Ce n’est d’ailleurs pas la seule singularité du Tourbillon que d’être révélé par son personnage principal : il n’est peut-être pas de chanson aussi célèbre dans le monde francophone qui ait été écrite et composée par quelqu'un dont ce n’est pas le métier et qui refuse même d’en faire sa profession.
Pour les spectateurs, c’est une révélation, mais pour lui-même, pour Jeanne Moreau ou pour François Truffaut, c’est presque une conclusion.
Car cela fait des années que leur trotte dans la tête la petite phrase qui clôt le refrain « Chacun pour soi est reparti / Dans l’tourbillon d’la vie ». Et ce refrain-là, c’est l’histoire de Jeanne Moreau et de son premier mari, l’acteur et réalisateur Jean-Louis Richard.
À l’époque, Serge Rezvani est un peintre dont la cote et la renommée enflent peu à peu. Ce personnage de la bohème de la Rive gauche est russo-iranien et follement amoureux de Lula, son épouse et muse.
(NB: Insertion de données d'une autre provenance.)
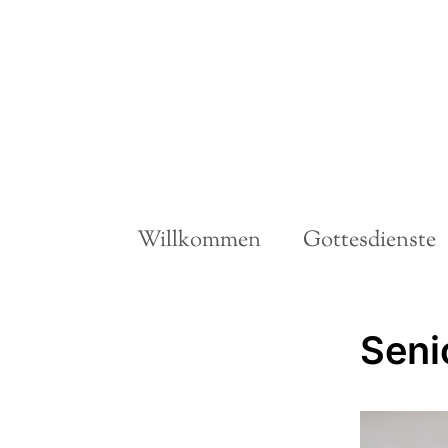
Willkommen
Gottesdienste
Seni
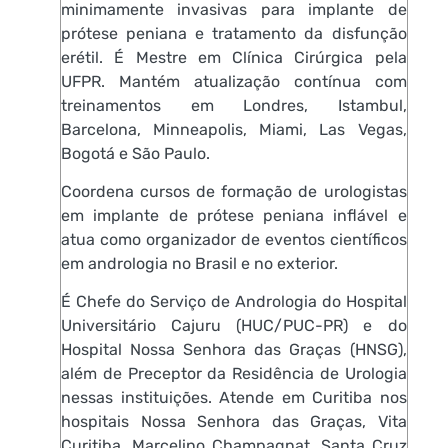
minimamente invasivas para implante de
prótese peniana e tratamento da disfunção
erétil. É Mestre em Clínica Cirúrgica pela
UFPR. Mantém atualização contínua com
treinamentos em Londres, Istambul,
Barcelona, Minneapolis, Miami, Las Vegas,
Bogotá e São Paulo.
Coordena cursos de formação de urologistas
em implante de prótese peniana inflável e
atua como organizador de eventos científicos
em andrologia no Brasil e no exterior.
É Chefe do Serviço de Andrologia do Hospital
Universitário Cajuru (HUC/PUC-PR) e do
Hospital Nossa Senhora das Graças (HNSG),
além de Preceptor da Residência de Urologia
nessas instituições. Atende em Curitiba nos
hospitais Nossa Senhora das Graças, Vita
Curitiba, Marcelino Champagnat, Santa Cruz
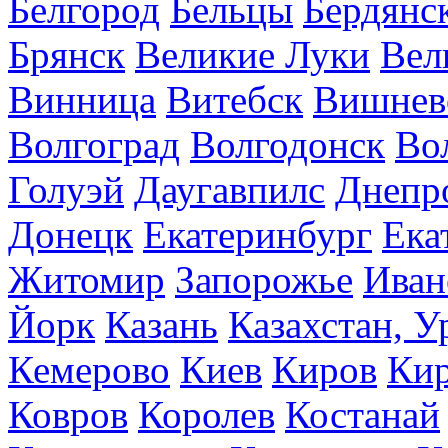
Белгород
Бельцы
Бердянс
Брянск
Великие Луки
Вел
Винница
Витебск
Вишнев
Волгоград
Волгодонск
Во
Голуэй
Даугавпилс
Днепр
Донецк
Екатеринбург
Ека
Житомир
Запорожье
Иван
Йорк
Казань
Казахстан, У
Кемерово
Киев
Киров
Кир
Ковров
Королев
Костанай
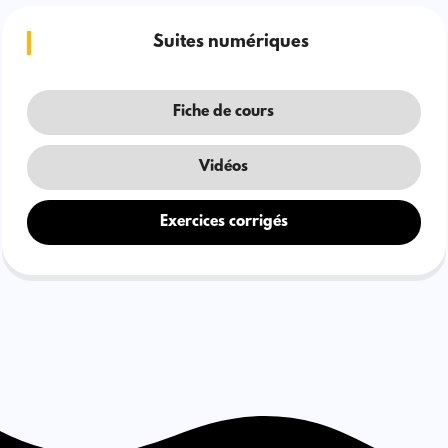
Suites numériques
Fiche de cours
Vidéos
Exercices corrigés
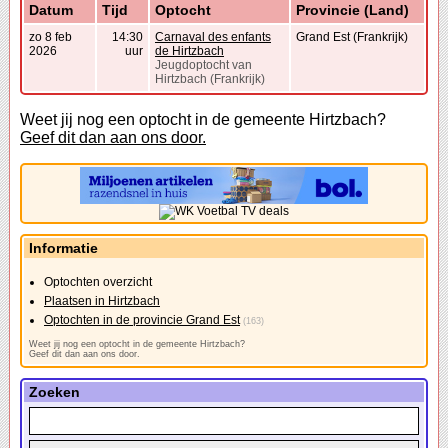
Datum
Tijd
Optocht
Provincie (Land)
zo 8 feb
14:30
Carnaval des enfants
Grand Est (Frankrijk)
2026
uur
de Hirtzbach
Jeugdoptocht van
Hirtzbach (Frankrijk)
Weet jij nog een optocht in de gemeente Hirtzbach?
Geef dit dan aan ons door.
Informatie
Optochten overzicht
Plaatsen in Hirtzbach
Optochten in de provincie Grand Est
(163)
Weet jij nog een optocht in de gemeente Hirtzbach?
Geef dit dan aan ons door.
Zoeken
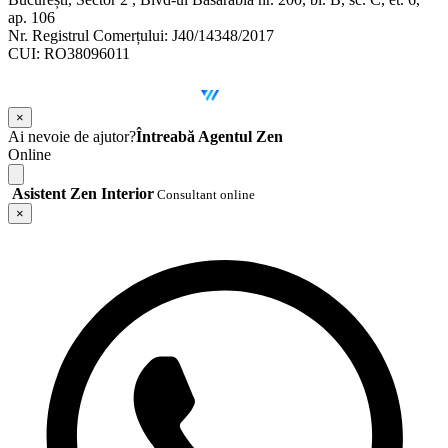
ap. 106
Nr. Registrul Comerțului: J40/14348/2017
CUI: RO38096011
©
2026
Zen Interior.
Web Design by
WebSketch Agency
×
Ai nevoie de ajutor?
Întreabă Agentul Zen
Online
Asistent Zen Interior
Consultant online
×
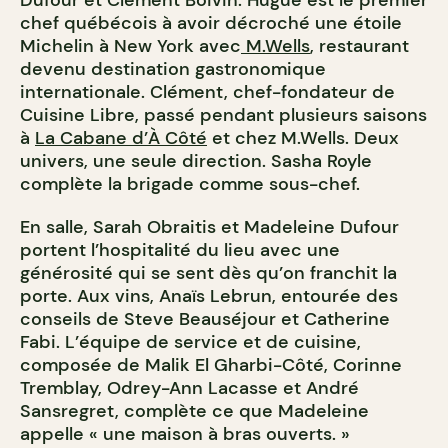
Dufour et Clément Boivin. Hugue est le premier
chef québécois à avoir décroché une étoile
Michelin à New York avec
M.Wells
, restaurant
devenu destination gastronomique
internationale. Clément, chef-fondateur de
Cuisine Libre, passé pendant plusieurs saisons
à
La Cabane d’À Côté
et chez M.Wells. Deux
univers, une seule direction. Sasha Royle
complète la brigade comme sous-chef.
En salle, Sarah Obraitis et Madeleine Dufour
portent l’hospitalité du lieu avec une
générosité qui se sent dès qu’on franchit la
porte. Aux vins, Anaïs Lebrun, entourée des
conseils de Steve Beauséjour et Catherine
Fabi. L’équipe de service et de cuisine,
composée de Malik El Gharbi-Côté, Corinne
Tremblay, Odrey-Ann Lacasse et André
Sansregret, complète ce que Madeleine
appelle « une maison à bras ouverts. »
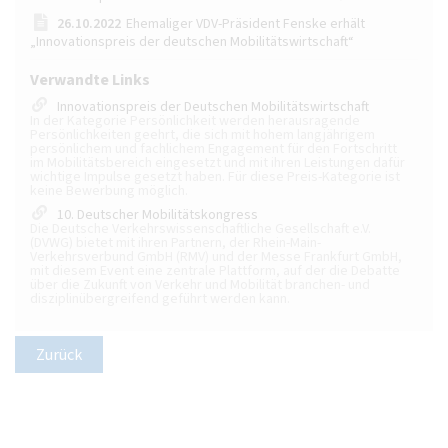
26.10.2022
Ehemaliger VDV-Präsident Fenske erhält
„Innovationspreis der deutschen Mobilitätswirtschaft“
Verwandte Links
Innovationspreis der Deutschen Mobilitätswirtschaft
In der Kategorie Persönlichkeit werden herausragende
Persönlichkeiten geehrt, die sich mit hohem langjährigem
persönlichem und fachlichem Engagement für den Fortschritt
im Mobilitätsbereich eingesetzt und mit ihren Leistungen dafür
wichtige Impulse gesetzt haben. Für diese Preis-Kategorie ist
keine Bewerbung möglich.
10. Deutscher Mobilitätskongress
Die Deutsche Verkehrswissenschaftliche Gesellschaft e.V.
(DVWG) bietet mit ihren Partnern, der Rhein-Main-
Verkehrsverbund GmbH (RMV) und der Messe Frankfurt GmbH,
mit diesem Event eine zentrale Plattform, auf der die Debatte
über die Zukunft von Verkehr und Mobilität branchen- und
disziplinübergreifend geführt werden kann.
Zurück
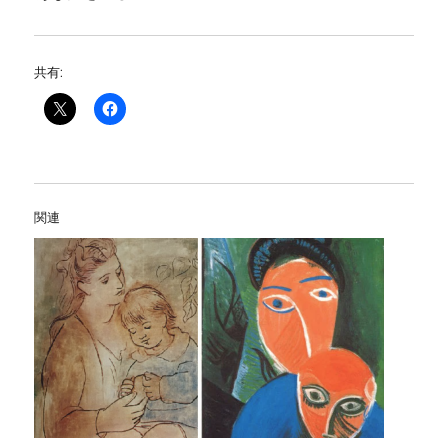
共有:
関連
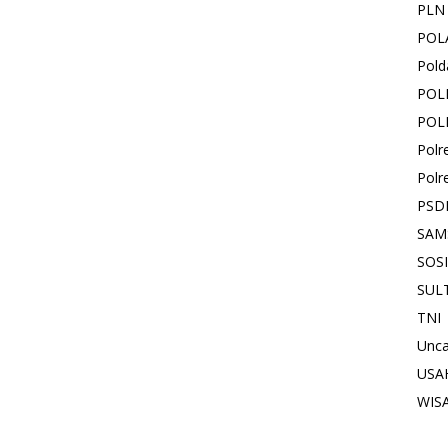
PLN
POL
Pold
POL
POL
Polr
Polr
PSD
SAM
SOS
SUL
TNI
Unca
USA
WIS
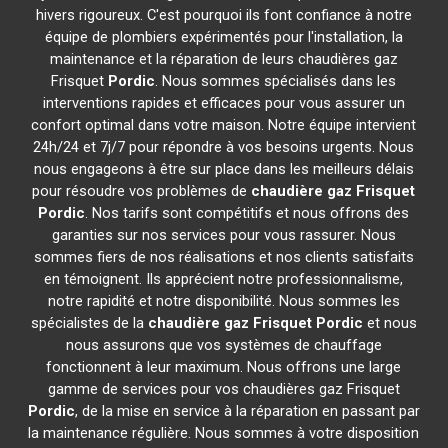
hivers rigoureux. C'est pourquoi ils font confiance à notre
équipe de plombiers expérimentés pour l'installation, la
maintenance et la réparation de leurs chaudières gaz
Frisquet
Pordic
. Nous sommes spécialisés dans les
interventions rapides et efficaces pour vous assurer un
confort optimal dans votre maison. Notre équipe intervient
24h/24 et 7j/7 pour répondre à vos besoins urgents. Nous
nous engageons à être sur place dans les meilleurs délais
pour résoudre vos problèmes de
chaudière gaz Frisquet
Pordic
. Nos tarifs sont compétitifs et nous offrons des
garanties sur nos services pour vous rassurer. Nous
sommes fiers de nos réalisations et nos clients satisfaits
en témoignent. Ils apprécient notre professionnalisme,
notre rapidité et notre disponibilité. Nous sommes les
spécialistes de la
chaudière gaz Frisquet
Pordic
et nous
nous assurons que vos systèmes de chauffage
fonctionnent à leur maximum. Nous offrons une large
gamme de services pour vos chaudières gaz Frisquet
Pordic
, de la mise en service à la réparation en passant par
la maintenance régulière. Nous sommes à votre disposition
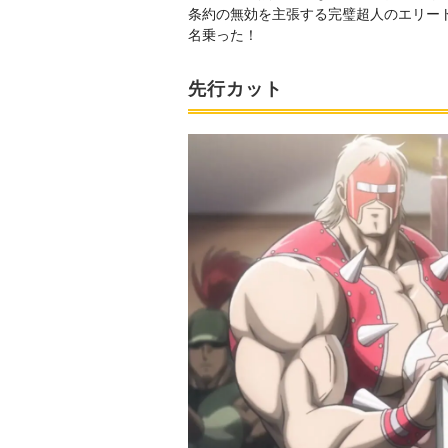
条約の無効を主張する完璧超人のエリート
名乗った！
先行カット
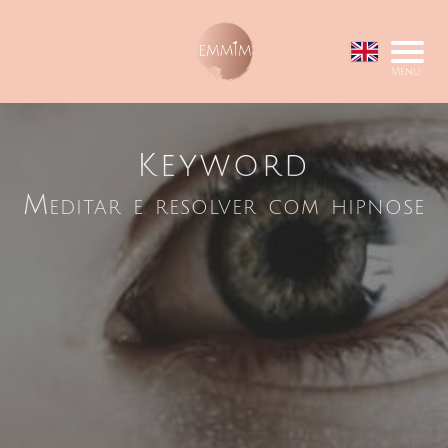
Menu
Keyword
Meditar e resolver com hipnose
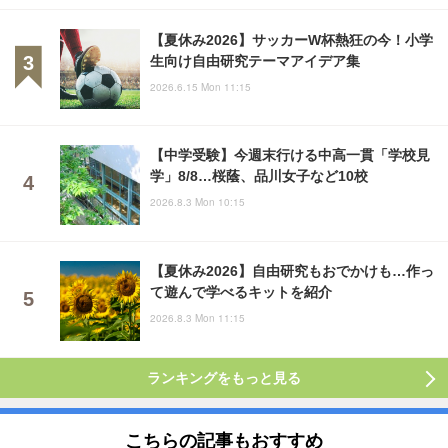
【夏休み2026】サッカーW杯熱狂の今！小学
生向け自由研究テーマアイデア集
2026.6.15 Mon 11:15
【中学受験】今週末行ける中高一貫「学校見
学」8/8…桜蔭、品川女子など10校
2026.8.3 Mon 10:15
【夏休み2026】自由研究もおでかけも…作っ
て遊んで学べるキットを紹介
2026.8.3 Mon 11:15
ランキングをもっと見る
こちらの記事もおすすめ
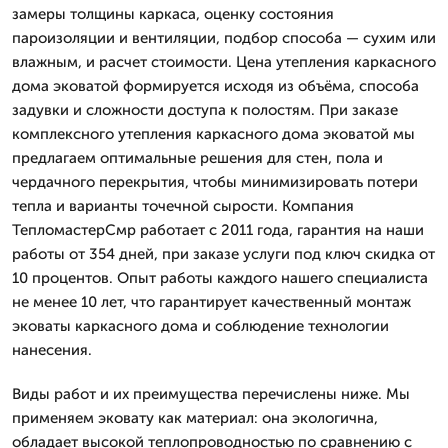
замеры толщины каркаса, оценку состояния
пароизоляции и вентиляции, подбор способа — сухим или
влажным, и расчет стоимости. Цена утепления каркасного
дома эковатой формируется исходя из объёма, способа
задувки и сложности доступа к полостям. При заказе
комплексного утепления каркасного дома эковатой мы
предлагаем оптимальные решения для стен, пола и
чердачного перекрытия, чтобы минимизировать потери
тепла и варианты точечной сырости. Компания
ТепломастерСмр работает с 2011 года, гарантия на наши
работы от 354 дней, при заказе услуги под ключ скидка от
10 процентов. Опыт работы каждого нашего специалиста
не менее 10 лет, что гарантирует качественный монтаж
эковаты каркасного дома и соблюдение технологии
нанесения.
Виды работ и их преимущества перечислены ниже. Мы
применяем эковату как материал: она экологична,
обладает высокой теплопроводностью по сравнению с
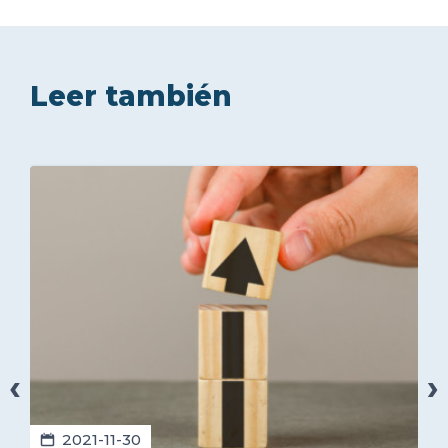
Leer también
‹
›
2021-11-30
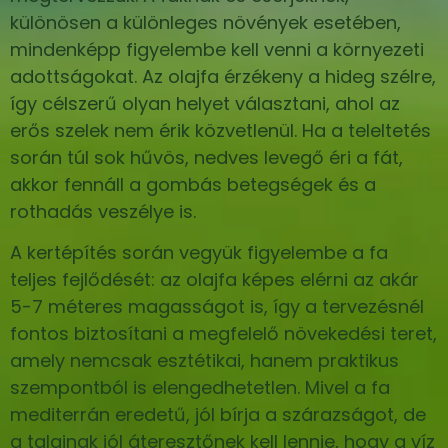
különösen a különleges növények esetében,
mindenképp figyelembe kell venni a környezeti
adottságokat. Az olajfa érzékeny a hideg szélre,
így célszerű olyan helyet választani, ahol az
erős szelek nem érik közvetlenül. Ha a teleltetés
során túl sok hűvös, nedves levegő éri a fát,
akkor fennáll a gombás betegségek és a
rothadás veszélye is.
A kertépítés során vegyük figyelembe a fa
teljes fejlődését: az olajfa képes elérni az akár
5-7 méteres magasságot is, így a tervezésnél
fontos biztosítani a megfelelő növekedési teret,
amely nemcsak esztétikai, hanem praktikus
szempontból is elengedhetetlen. Mivel a fa
mediterrán eredetű, jól bírja a szárazságot, de
a talajnak jól áteresztőnek kell lennie, hogy a víz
Puisque, dans les années 50, les disques sont rares et chers, il apprend pour elle à poser les doigts sur une guitare, et il chante ce qui lui passe par la tête. Dans leur petit appartement, ils passent des soirées en improvisations et en fantaisies qui, peu à peu, constituent un répertoire très personnel de chansons aux drôles de formes, tissées de célébrations de l’instant présent écrites au passé...
Quelques professionnels de la chanson entendent ces chansons, comme Boris Vian ou le jazzman Ward Swingle (pas vraiment convaincus) ou la chanteuse Francesca Solleville, qui est la première à intégrer ses œuvres dans son tour de chant.
Quand Truffaut prépare son film Jules et Jim, il pense d’abord commander des chansons à Serge Gainsbourg puis finalement demande à Rezvani l’autorisation de prendre son Tourbillon, et que Rezvani accompagne Jeanne Moreau. Le peintre avance masqué, sous le nom de Cyrius Bassiak.
Or Le Tourbillon contribue à la gloire du film et Rezvani va devoir écarter les offres de Hollywood et de l’élite des producteurs de cinéma européen.
Il se refuse à Brigitte Bardot ou à Régine, mais accepte qu’Anna Karina chante La Ligne de chance dans le film Pierrot le Fou de Jean-Luc Godard.
Puis Jeanne Moreau enregistre tout un 33 tours de Bassiak, porté par le merveilleux J’ai la mémoire qui flanche, autre chanson devenue aussitôt un classique. Malgré lui, Rezvani est devenu un grand nom de la chanson.